→ Text block:

'''

Tuesday, September 1, 2009
Where There is Water
....there is life! We took a field trip to Spur Cross Ranch Conservation Area north of Cave Creek the other morning in search of sedges. I had just returned from "Sedge Boot Camp," a plant identification workshop offered through the Jepson Herbarium of UC Berkeley for anyone interested in learning to recognize sedges, especially members of the genus Carex. If this sounds esoteric to you, it is. But, sedges are a very important component of wetland and riparian ecosystems around the world. Since these habitats are some of the most affected by human activities, botanists and ecologists like to pay attention to what grows in them. A workshop like this is a huge draw for botanists, in this case over forty people gathered to learn about these fascinating plants.
But, I digress. The workshop was in California, in an area where we could walk into a meadow and find a dozen species within fifty feet. Here in the Sonoran Desert, sedges are not quite so plentiful. In fact, mostly absent in the uplands. But, wherever there is water, you are likely to find some kind of sedge. And we did! Growing in great abundance around pools along Cave Creek we found American bulrush (Scirpus americanus) growing three and four feet high.

'''

→ The task: Continue the post about looking for sedges along Cave Creek, starting after its last sentence.

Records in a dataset
'''

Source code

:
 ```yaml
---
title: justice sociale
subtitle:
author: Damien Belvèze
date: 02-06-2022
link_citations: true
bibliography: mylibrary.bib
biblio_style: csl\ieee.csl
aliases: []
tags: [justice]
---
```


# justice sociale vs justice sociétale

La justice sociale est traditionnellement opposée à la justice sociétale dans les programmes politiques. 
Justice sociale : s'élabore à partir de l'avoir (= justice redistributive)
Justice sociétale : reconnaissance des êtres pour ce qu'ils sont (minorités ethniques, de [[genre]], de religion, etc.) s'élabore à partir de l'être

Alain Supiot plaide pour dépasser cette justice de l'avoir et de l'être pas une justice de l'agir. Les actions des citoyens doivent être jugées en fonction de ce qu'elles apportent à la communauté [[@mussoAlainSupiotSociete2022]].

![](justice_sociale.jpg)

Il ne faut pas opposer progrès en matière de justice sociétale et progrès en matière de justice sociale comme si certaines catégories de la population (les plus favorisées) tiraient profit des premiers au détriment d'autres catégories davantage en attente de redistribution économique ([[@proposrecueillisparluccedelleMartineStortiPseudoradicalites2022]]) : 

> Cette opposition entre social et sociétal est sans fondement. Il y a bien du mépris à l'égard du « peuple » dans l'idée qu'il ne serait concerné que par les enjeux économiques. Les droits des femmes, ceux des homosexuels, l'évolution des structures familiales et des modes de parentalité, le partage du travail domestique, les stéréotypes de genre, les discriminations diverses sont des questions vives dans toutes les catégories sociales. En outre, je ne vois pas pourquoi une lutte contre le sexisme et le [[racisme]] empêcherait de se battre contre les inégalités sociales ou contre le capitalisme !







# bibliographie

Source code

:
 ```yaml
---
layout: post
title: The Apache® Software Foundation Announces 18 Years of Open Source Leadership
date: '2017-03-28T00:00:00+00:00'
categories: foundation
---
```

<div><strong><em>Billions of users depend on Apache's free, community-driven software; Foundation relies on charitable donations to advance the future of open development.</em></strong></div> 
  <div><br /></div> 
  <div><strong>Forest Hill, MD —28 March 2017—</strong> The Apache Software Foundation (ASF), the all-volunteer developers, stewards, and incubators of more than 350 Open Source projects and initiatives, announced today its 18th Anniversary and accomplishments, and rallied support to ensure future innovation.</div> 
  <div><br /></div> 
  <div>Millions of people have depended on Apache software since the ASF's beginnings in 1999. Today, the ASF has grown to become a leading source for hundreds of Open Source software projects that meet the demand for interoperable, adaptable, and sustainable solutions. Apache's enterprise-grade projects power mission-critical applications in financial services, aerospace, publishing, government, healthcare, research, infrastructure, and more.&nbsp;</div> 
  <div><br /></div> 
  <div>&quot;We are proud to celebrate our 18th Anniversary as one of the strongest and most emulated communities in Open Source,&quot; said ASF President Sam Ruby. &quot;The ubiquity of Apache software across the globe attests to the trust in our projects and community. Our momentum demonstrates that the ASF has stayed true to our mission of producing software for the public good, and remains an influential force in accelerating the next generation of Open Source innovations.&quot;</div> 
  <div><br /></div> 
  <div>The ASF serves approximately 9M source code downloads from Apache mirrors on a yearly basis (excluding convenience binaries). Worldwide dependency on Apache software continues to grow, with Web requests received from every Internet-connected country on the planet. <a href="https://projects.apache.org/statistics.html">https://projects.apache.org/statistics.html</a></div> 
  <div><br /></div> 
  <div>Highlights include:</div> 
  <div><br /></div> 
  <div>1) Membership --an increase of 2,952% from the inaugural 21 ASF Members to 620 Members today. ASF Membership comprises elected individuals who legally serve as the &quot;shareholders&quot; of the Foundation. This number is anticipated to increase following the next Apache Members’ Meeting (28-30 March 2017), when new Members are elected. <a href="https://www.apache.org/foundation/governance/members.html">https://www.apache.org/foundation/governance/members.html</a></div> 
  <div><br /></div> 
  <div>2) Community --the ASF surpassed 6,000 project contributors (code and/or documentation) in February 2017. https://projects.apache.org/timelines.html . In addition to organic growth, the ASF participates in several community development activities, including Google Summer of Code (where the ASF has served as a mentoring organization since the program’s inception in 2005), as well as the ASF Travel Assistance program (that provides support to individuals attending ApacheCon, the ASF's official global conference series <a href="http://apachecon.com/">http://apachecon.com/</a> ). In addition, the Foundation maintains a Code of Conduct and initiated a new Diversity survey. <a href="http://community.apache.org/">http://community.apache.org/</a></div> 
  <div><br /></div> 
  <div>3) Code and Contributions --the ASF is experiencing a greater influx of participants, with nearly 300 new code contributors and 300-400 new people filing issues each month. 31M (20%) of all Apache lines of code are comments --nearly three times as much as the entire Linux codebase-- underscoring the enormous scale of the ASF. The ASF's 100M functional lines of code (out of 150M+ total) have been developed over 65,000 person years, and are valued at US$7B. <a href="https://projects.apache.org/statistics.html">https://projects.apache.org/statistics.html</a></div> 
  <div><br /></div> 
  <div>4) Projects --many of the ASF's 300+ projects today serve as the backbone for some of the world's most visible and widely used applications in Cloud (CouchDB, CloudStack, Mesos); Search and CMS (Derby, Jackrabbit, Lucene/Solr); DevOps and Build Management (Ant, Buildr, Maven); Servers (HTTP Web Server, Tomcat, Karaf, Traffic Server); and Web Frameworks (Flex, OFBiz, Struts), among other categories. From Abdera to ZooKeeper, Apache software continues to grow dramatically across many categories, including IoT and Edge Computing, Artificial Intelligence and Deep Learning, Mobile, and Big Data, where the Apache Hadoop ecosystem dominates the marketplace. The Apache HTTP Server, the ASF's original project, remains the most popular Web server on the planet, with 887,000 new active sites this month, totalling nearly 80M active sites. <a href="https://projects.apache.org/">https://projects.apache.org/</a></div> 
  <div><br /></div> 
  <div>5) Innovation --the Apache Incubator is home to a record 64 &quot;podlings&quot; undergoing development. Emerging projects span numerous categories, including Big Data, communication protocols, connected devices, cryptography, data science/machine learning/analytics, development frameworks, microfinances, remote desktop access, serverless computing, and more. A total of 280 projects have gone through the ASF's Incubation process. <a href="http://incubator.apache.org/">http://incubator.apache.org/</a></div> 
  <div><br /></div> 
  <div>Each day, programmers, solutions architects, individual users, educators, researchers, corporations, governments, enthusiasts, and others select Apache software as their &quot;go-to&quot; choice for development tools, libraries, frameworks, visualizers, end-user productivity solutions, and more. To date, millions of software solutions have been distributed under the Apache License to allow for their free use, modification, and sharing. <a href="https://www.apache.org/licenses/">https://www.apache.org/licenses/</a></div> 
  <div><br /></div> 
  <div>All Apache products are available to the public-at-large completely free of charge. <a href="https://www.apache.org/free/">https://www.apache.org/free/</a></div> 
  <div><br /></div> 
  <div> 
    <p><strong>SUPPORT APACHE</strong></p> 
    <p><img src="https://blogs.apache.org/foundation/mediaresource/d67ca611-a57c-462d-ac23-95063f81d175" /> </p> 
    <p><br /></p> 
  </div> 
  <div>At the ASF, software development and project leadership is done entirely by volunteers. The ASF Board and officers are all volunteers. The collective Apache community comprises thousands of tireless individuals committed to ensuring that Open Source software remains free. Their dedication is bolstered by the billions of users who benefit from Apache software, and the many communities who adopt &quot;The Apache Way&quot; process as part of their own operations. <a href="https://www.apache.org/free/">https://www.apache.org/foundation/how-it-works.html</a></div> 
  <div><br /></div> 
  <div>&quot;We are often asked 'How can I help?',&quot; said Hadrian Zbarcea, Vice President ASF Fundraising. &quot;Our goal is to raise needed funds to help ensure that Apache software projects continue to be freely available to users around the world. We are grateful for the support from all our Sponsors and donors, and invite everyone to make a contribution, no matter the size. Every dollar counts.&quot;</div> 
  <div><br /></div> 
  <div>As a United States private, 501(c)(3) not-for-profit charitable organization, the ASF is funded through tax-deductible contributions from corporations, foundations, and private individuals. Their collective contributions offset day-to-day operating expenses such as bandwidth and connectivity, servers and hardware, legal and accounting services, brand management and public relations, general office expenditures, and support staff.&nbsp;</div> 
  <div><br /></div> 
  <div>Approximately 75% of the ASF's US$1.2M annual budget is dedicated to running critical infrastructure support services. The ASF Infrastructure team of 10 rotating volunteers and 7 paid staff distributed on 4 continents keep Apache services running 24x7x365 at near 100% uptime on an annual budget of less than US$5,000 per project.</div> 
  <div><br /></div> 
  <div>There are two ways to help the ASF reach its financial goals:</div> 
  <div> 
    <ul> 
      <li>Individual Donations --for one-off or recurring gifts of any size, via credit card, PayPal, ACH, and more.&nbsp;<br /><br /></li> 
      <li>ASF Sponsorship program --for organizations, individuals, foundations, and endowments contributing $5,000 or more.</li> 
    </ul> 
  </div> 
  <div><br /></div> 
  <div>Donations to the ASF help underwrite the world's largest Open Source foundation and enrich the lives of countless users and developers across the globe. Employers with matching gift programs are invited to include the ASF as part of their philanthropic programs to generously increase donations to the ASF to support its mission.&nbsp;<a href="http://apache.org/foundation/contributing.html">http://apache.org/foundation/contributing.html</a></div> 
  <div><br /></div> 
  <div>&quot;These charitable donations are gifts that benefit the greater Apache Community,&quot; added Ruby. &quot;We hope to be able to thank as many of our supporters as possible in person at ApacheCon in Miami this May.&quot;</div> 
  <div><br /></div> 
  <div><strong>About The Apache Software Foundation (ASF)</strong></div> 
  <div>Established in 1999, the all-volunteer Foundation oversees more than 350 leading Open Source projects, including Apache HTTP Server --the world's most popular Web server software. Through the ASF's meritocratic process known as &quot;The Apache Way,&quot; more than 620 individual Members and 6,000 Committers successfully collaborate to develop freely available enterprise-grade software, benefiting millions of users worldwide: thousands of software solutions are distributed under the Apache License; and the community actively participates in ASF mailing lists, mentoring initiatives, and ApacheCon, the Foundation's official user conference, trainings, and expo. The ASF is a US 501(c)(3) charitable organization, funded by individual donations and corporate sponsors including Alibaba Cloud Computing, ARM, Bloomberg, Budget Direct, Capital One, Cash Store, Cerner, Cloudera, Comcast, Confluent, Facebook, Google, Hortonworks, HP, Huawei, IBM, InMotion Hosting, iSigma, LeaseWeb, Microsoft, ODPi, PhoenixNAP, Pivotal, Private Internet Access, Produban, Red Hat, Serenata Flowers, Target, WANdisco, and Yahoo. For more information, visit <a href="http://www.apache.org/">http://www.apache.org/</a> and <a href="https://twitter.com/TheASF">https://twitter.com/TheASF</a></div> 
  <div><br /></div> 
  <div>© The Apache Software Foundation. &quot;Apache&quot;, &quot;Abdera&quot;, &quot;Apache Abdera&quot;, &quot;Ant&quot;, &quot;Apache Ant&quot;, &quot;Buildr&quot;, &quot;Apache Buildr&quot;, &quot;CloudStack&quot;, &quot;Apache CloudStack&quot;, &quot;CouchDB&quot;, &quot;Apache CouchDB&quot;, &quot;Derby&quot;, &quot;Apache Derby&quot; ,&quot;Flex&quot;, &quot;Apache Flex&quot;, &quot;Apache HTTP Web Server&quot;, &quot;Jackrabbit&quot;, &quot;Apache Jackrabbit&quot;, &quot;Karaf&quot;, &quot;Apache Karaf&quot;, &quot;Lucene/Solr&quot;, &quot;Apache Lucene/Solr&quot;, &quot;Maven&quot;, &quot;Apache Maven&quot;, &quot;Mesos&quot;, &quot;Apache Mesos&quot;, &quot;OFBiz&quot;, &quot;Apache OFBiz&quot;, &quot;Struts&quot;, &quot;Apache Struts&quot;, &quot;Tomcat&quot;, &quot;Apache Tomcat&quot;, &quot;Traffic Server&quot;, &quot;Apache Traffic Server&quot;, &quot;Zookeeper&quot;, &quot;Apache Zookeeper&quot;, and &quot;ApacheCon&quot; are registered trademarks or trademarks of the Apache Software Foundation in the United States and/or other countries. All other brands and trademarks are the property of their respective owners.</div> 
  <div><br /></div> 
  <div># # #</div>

'''

→ Output of the task:
These languid pools exist in magnificent contrast to the Sonoran uplands where giant saguaros and cholla cactus dominate. Along the creek, cottonwoods and sycamore shade the banks. Cattails, cocklebur, sunflowers and common reed (Phragmites australis, a twelve foot tall cane grass) flourish. Leopard frogs and dace stir the muddy pools. A garter snake slithers by. Hot pink Centaury, a tiny wildflower with spiral shaped anthers, peeks out among the rushes. Queen butterflies glide through the rushes in search of fresh sunflower nectar. Dozens of dragonflies cruise the creek, perching on bulrush tips and dipping abdomens in the creek to lay eggs (the female ones). A bear-sized javelina snorts and huffs as it circles to make a resting place at the base of a cottonwood. Water striders skim the pools, creating four-spotted shadows. A Cooper's hawk rests, eyeing a flock of black throated sparrows. The sparrows and a family of gilded woodpeckers call loudly to alert their neighbors.
Nearby, the mesquite bosque has been burnt recently, blackened stems and scorched earth splattered with red fire retardant that was broadcasted from helicopters earlier this summer. But with a the creek nearby, the mesquite and bursage are sprouting new growth already. Where there is water, there is life!